───── Input data ─────

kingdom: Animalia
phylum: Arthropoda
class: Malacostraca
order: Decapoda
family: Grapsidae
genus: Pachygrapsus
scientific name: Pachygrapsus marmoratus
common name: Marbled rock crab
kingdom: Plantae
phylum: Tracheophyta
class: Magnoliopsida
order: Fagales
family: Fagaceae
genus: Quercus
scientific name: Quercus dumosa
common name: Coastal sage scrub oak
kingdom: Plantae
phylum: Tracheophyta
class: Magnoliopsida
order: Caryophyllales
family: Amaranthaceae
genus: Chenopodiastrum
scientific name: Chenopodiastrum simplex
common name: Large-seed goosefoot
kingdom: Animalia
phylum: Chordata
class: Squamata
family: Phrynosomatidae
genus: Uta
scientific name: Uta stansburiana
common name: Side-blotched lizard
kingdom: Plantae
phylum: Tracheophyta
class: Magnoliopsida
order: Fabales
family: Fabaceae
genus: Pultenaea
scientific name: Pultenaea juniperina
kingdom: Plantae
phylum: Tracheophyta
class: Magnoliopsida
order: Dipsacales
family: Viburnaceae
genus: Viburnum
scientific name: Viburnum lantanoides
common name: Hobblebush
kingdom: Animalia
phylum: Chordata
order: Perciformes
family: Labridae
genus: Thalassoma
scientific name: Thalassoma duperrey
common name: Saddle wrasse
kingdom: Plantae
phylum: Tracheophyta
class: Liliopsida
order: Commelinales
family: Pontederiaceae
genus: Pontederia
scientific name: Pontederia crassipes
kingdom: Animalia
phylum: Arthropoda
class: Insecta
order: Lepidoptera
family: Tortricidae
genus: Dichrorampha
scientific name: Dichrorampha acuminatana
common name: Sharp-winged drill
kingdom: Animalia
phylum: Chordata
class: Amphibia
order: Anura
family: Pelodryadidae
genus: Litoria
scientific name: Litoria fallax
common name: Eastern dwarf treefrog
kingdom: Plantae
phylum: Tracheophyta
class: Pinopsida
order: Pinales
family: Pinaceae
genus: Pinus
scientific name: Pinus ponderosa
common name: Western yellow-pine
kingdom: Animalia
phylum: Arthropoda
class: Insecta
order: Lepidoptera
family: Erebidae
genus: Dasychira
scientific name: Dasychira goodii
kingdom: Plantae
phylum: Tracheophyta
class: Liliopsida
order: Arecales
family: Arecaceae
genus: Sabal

─────

Short exercise:
Copy out, word for word, the lines of the items from the one with "common name: Side-blotched lizard" to the one with "family: Tortricidae", both of those lines included.

Written answer:
common name: Side-blotched lizard
kingdom: Plantae
phylum: Tracheophyta
class: Magnoliopsida
order: Fabales
family: Fabaceae
genus: Pultenaea
scientific name: Pultenaea juniperina
kingdom: Plantae
phylum: Tracheophyta
class: Magnoliopsida
order: Dipsacales
family: Viburnaceae
genus: Viburnum
scientific name: Viburnum lantanoides
common name: Hobblebush
kingdom: Animalia
phylum: Chordata
order: Perciformes
family: Labridae
genus: Thalassoma
scientific name: Thalassoma duperrey
common name: Saddle wrasse
kingdom: Plantae
phylum: Tracheophyta
class: Liliopsida
order: Commelinales
family: Pontederiaceae
genus: Pontederia
scientific name: Pontederia crassipes
kingdom: Animalia
phylum: Arthropoda
class: Insecta
order: Lepidoptera
family: Tortricidae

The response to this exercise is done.